Well, tonight I’d like to take a few minutes to try and answer that question, and find out just how we became such a nation of dickless armchair warriors. Starting with the story of the football hero who last night attempted to explain himself to Katie Couric. And even after years of taking vicious hits to the head, still answered her questions better than Sarah Palin did.

But what puzzles me is not the scandal of whether he lied, but the relationship itself. Oh sure, what Manti had sounds attractive — a time-consuming virtual relationship where you get to talk endlessly with your girlfriend without those annoying breaks for sex. But doesn’t it say something about the state of our manhood, that this primal warrior never even had sex? Because his “girlfriend” only existed in fairyland.

And sadder still, why was this dumb jock such a hero to so many men in the first place? Grown ass men who were let down by him. (makes crying motion) Red-blooded American males whose mood on Saturdays is dependent on how well a 20-year-old kid tackles a 19-year-old kid. Middle-aged guys who wear replica jerseys with the name and number of their favorite boyfriend — I mean, player.
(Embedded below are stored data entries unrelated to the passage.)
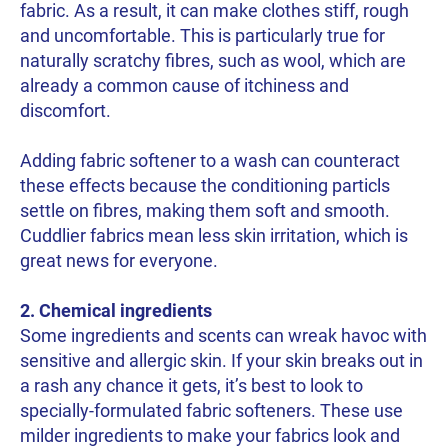
fabric. As a result, it can make clothes stiff, rough
and uncomfortable. This is particularly true for
naturally scratchy fibres, such as wool, which are
already a common cause of itchiness and
discomfort.
Adding fabric softener to a wash can counteract
these effects because the conditioning particls
settle on fibres, making them soft and smooth.
Cuddlier fabrics mean less skin irritation, which is
great news for everyone.
2. Chemical ingredients
Some ingredients and scents can wreak havoc with
sensitive and allergic skin. If your skin breaks out in
a rash any chance it gets, it’s best to look to
specially-formulated fabric softeners. These use
milder ingredients to make your fabrics look and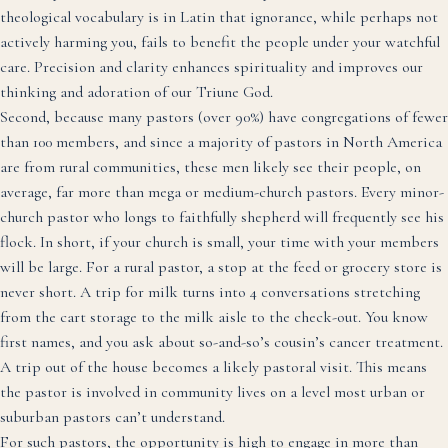
theological vocabulary is in Latin that ignorance, while perhaps not
actively harming you, fails to benefit the people under your watchful
care. Precision and clarity enhances spirituality and improves our
thinking and adoration of our Triune God.
Second, because many pastors (over 90%) have congregations of fewer
than 100 members, and since a majority of pastors in North America
are from rural communities, these men likely see their people, on
average, far more than mega or medium-church pastors. Every minor-
church pastor who longs to faithfully shepherd will frequently see his
flock. In short, if your church is small, your time with your members
will be large. For a rural pastor, a stop at the feed or grocery store is
never short. A trip for milk turns into 4 conversations stretching
from the cart storage to the milk aisle to the check-out. You know
first names, and you ask about so-and-so’s cousin’s cancer treatment.
A trip out of the house becomes a likely pastoral visit. This means
the pastor is involved in community lives on a level most urban or
suburban pastors can’t understand.
For such pastors, the opportunity is high to engage in more than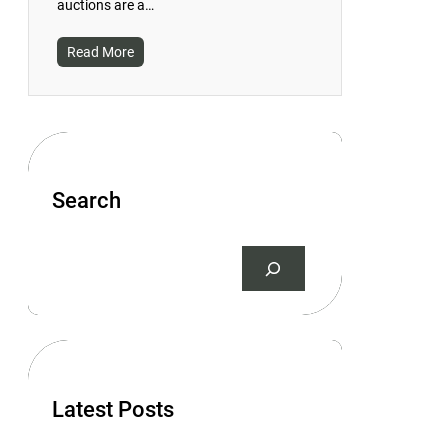
auctions are a…
Read More
Search
S
e
a
r
c
h
Latest Posts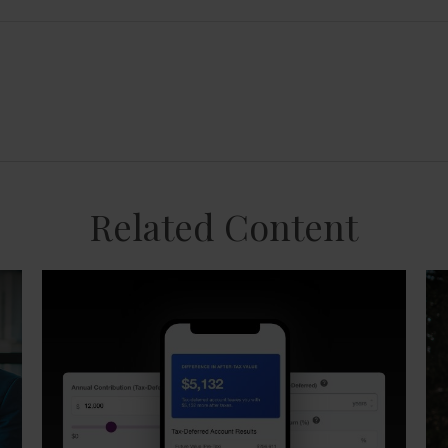
Related Content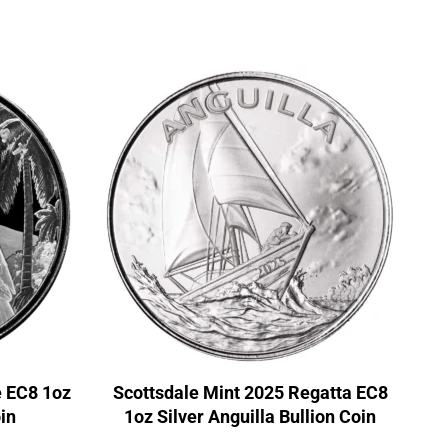
e EC8 1oz
Scottsdale Mint 2025 Regatta EC8
in
1oz Silver Anguilla Bullion Coin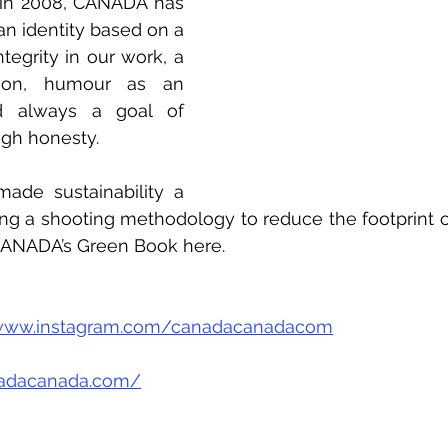
n in 2008, CANADA has 
 an identity based on a 
ntegrity in our work, a 
tion, humour as an 
 always a goal of 
ugh honesty.
de sustainability a 
ing a shooting methodology to reduce the footprint of 
CANADA’s Green Book here.
/www.instagram.com/canadacanadacom
nadacanada.com/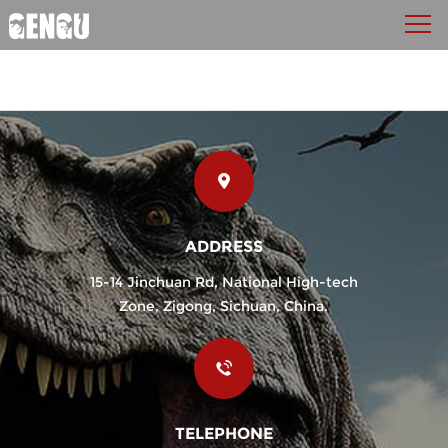
ADDRESS
15-14 Jinchuan Rd, National High-tech
Zone, Zigong, Sichuan, China.
TELEPHONE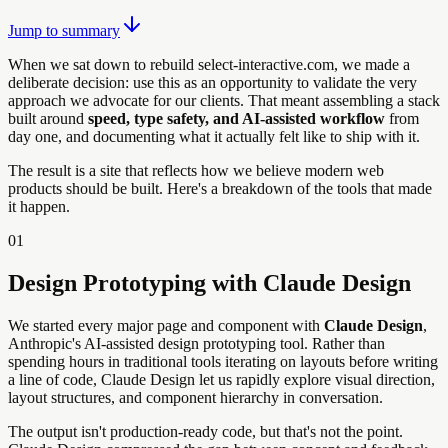
Jump to summary
When we sat down to rebuild select-interactive.com, we made a
deliberate decision: use this as an opportunity to validate the very
approach we advocate for our clients. That meant assembling a stack
built around
speed, type safety, and AI-assisted workflow
from
day one, and documenting what it actually felt like to ship with it.
The result is a site that reflects how we believe modern web
products should be built. Here's a breakdown of the tools that made
it happen.
01
Design Prototyping with Claude Design
We started every major page and component with
Claude Design
,
Anthropic's AI-assisted design prototyping tool. Rather than
spending hours in traditional tools iterating on layouts before writing
a line of code, Claude Design let us rapidly explore visual direction,
layout structures, and component hierarchy in conversation.
The output isn't production-ready code, but that's not the point.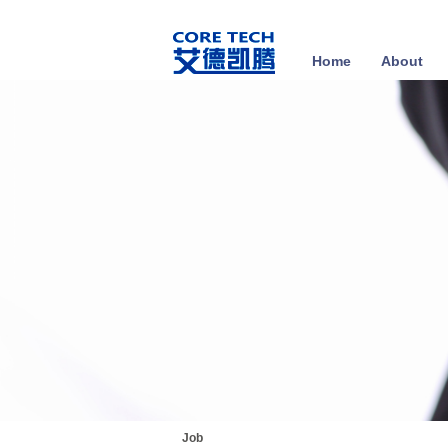
Home
About
Job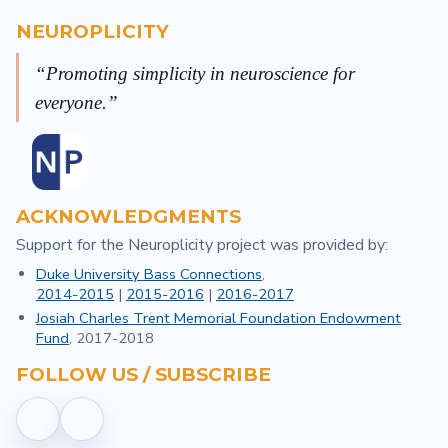
NEUROPLICITY
Promoting simplicity in neuroscience for
everyone.
ACKNOWLEDGMENTS
Support for the Neuroplicity project was provided by:
Duke University Bass Connections
,
2014-2015
|
2015-2016
|
2016-2017
Josiah Charles Trent Memorial Foundation Endowment
Fund
, 2017-2018
FOLLOW US / SUBSCRIBE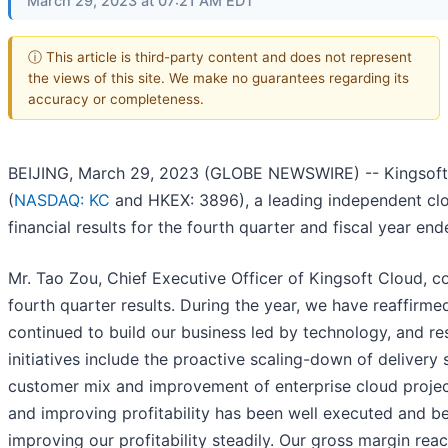
March 29, 2023 at 07:21 AM EDT
ⓘ This article is third-party content and does not represent
the views of this site. We make no guarantees regarding its
accuracy or completeness.
BEIJING, March 29, 2023 (GLOBE NEWSWIRE) -- Kingsoft 
(
NASDAQ: KC
and HKEX: 3896), a leading independent clo
financial results for the fourth quarter and fiscal year e
Mr. Tao Zou, Chief Executive Officer of Kingsoft Cloud, 
fourth quarter results. During the year, we have reaffirmed
continued to build our business led by technology, and res
initiatives include the proactive scaling-down of delivery
customer mix and improvement of enterprise cloud project 
and improving profitability has been well executed and bea
improving our profitability steadily. Our gross margin rea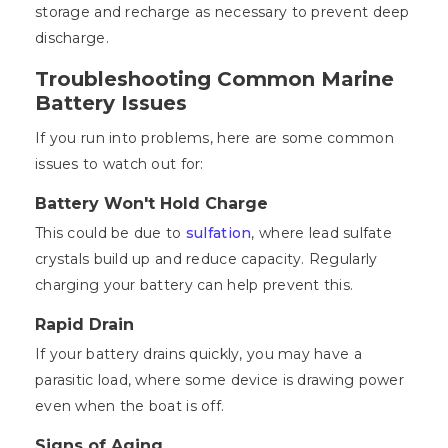
storage and recharge as necessary to prevent deep
discharge.
Troubleshooting Common Marine
Battery Issues
If you run into problems, here are some common
issues to watch out for:
Battery Won't Hold Charge
This could be due to
sulfation
, where lead sulfate
crystals build up and reduce capacity. Regularly
charging your battery can help prevent this.
Rapid Drain
If your battery drains quickly, you may have a
parasitic load, where some device is drawing power
even when the boat is off.
Signs of Aging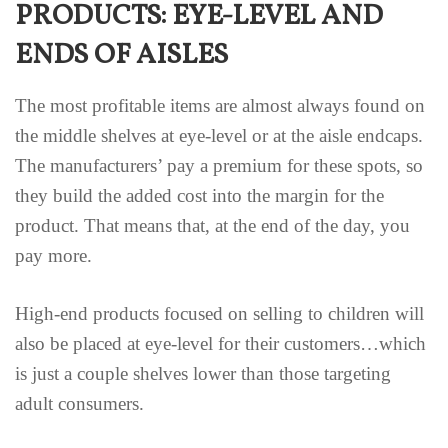
PRODUCTS: EYE-LEVEL AND
ENDS OF AISLES
The most profitable items are almost always found on
the middle shelves at eye-level or at the aisle endcaps.
The manufacturers’ pay a premium for these spots, so
they build the added cost into the margin for the
product. That means that, at the end of the day, you
pay more.
High-end products focused on selling to children will
also be placed at eye-level for their customers…which
is just a couple shelves lower than those targeting
adult consumers.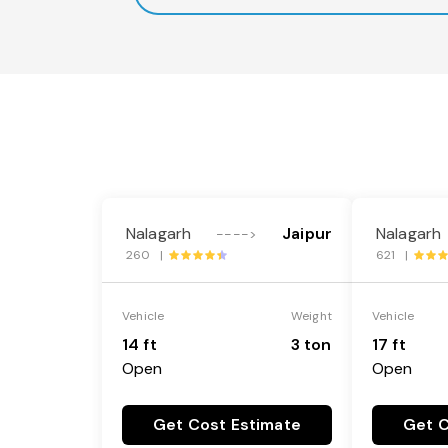
Nalagarh
Jaipur
Nalagarh
---->
260 |
621 |
Vehicle
Weight
Vehicle
14 ft
3 ton
17 ft
Open
Open
Get Cost Estimate
Get C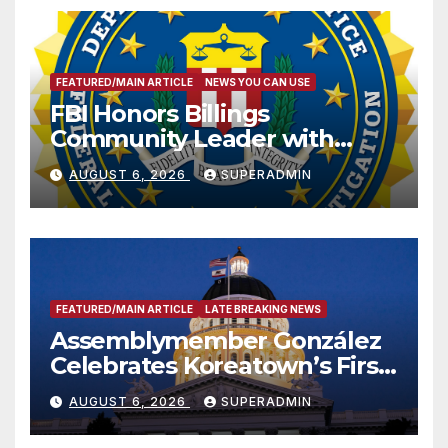
FEATURED/MAIN ARTICLE
NEWS YOU CAN USE
FBI Honors Billings
Community Leader with
National Award
AUGUST 6, 2026
SUPERADMIN
FEATURED/MAIN ARTICLE
LATE BREAKING NEWS
Assemblymember González
Celebrates Koreatown’s First
Completed ED1 Affordable
AUGUST 6, 2026
SUPERADMIN
Housing Development; 코리아
타운 최초의 ‘행정지침 1호’ 저소득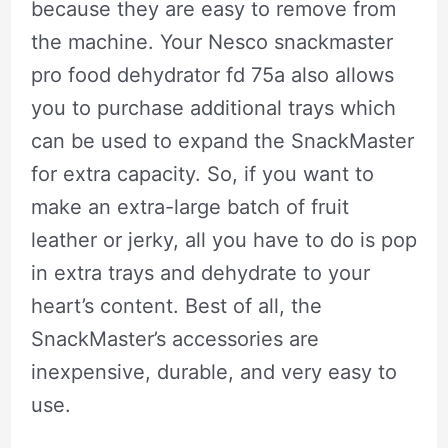
because they are easy to remove from
the machine. Your Nesco snackmaster
pro food dehydrator fd 75a also allows
you to purchase additional trays which
can be used to expand the SnackMaster
for extra capacity. So, if you want to
make an extra-large batch of fruit
leather or jerky, all you have to do is pop
in extra trays and dehydrate to your
heart’s content. Best of all, the
SnackMaster’s accessories are
inexpensive, durable, and very easy to
use.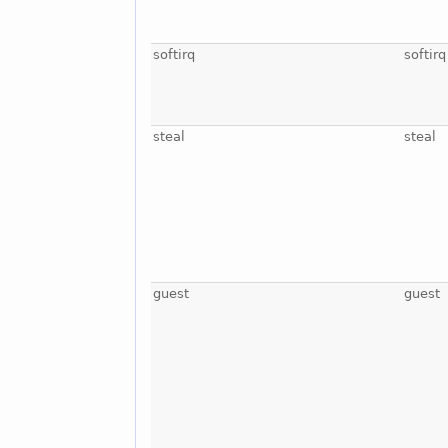
softirq
softirq
steal
steal
guest
guest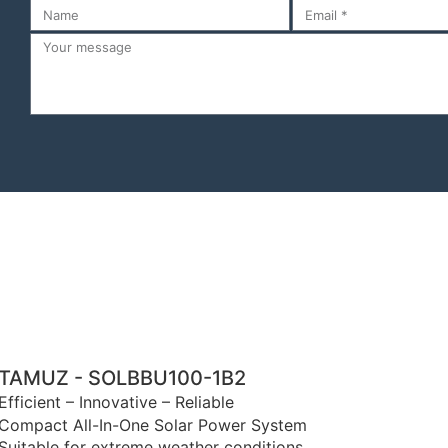
TAMUZ - SOLBBU100-1B2
Efficient – Innovative – Reliable
Compact All-In-One Solar Power System
Suitable for extreme weather conditions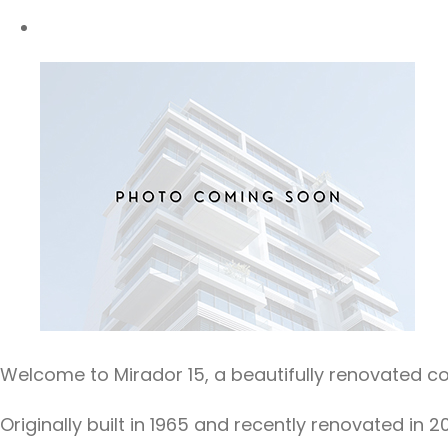
Welcome to Mirador 15, a beautifully renovated 
Originally built in 1965 and recently renovated i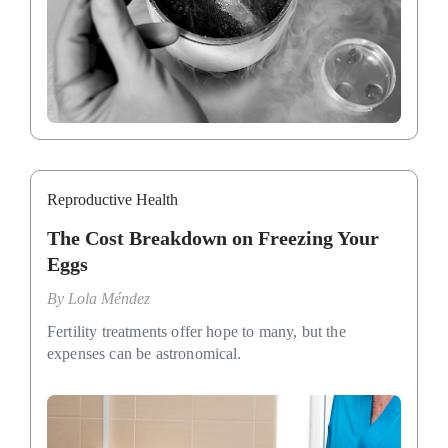
Reproductive Health
The Cost Breakdown on Freezing Your
Eggs
By
Lola Méndez
Fertility treatments offer hope to many, but the
expenses can be astronomical.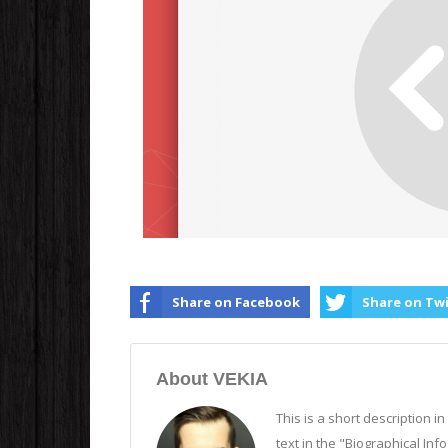
Share on Facebook
Share on Tw
About VEKIA
This is a short description i
text in the "Biographical Inf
Guys who get in fights with other guys in other replica jerseys over whose 20-year-old is better.

Is the relationship American men have with their sports heroes really any less weird than the one Manti had with his “girlfriend”? Guys sitting on the couch all day, watching some figures on a screen toss around a dot? You’re not a fan; you’re a cat! (audience applause)

The problem of our masculinity is apparently so acute that the pharmaceutical companies are now selling a pill to remedy a new affliction called “Low-T”, or low testosterone. The symptoms being: moodiness, a reduced sex drive, and extra hair growing around your vagina. (audience laughter)

I mean, Christ, first they invented boner pills for men who wanted to fuck but couldn’t, and now we need a pill to make you want to fuck in the first place! Yes, I think men are in trouble when you have to juice like Lance Armstrong just to get through your anniversary.

And I think it’s because a lot of men today just aren’t feeling all that… useful. They did in the days of hunter-gatherers, but in today’s society, women do the hunting and the gathering — it’s called shopping. And the men, for most of us, the most masculine thing we do all day is pee standing up.

And that’s why we wind up idolizing other men who do the masculine things we’re not doing: football players, soldiers, action stars who solve every problem with violence, tough guys who start wars for no reason, generals who conquer rag-tag armies from third world countries. These are the vessels of our outsourced masculinity.

Why do men collect guns? You know, former Georgia Senator Zell Miller once said, “I’ve got more guns than I need, but not as many as I want.” Well, the Pentagon is just Zell Miller on a larger scale with shoes on. It has more guns than it needs, but not as many as it wants.

And I know some of you out there are saying, oh, that’s some liberal bullshit right there, calling guns a replacement for testosterone. But if that’s not true, how come as a man gets older, his gun always get bigger?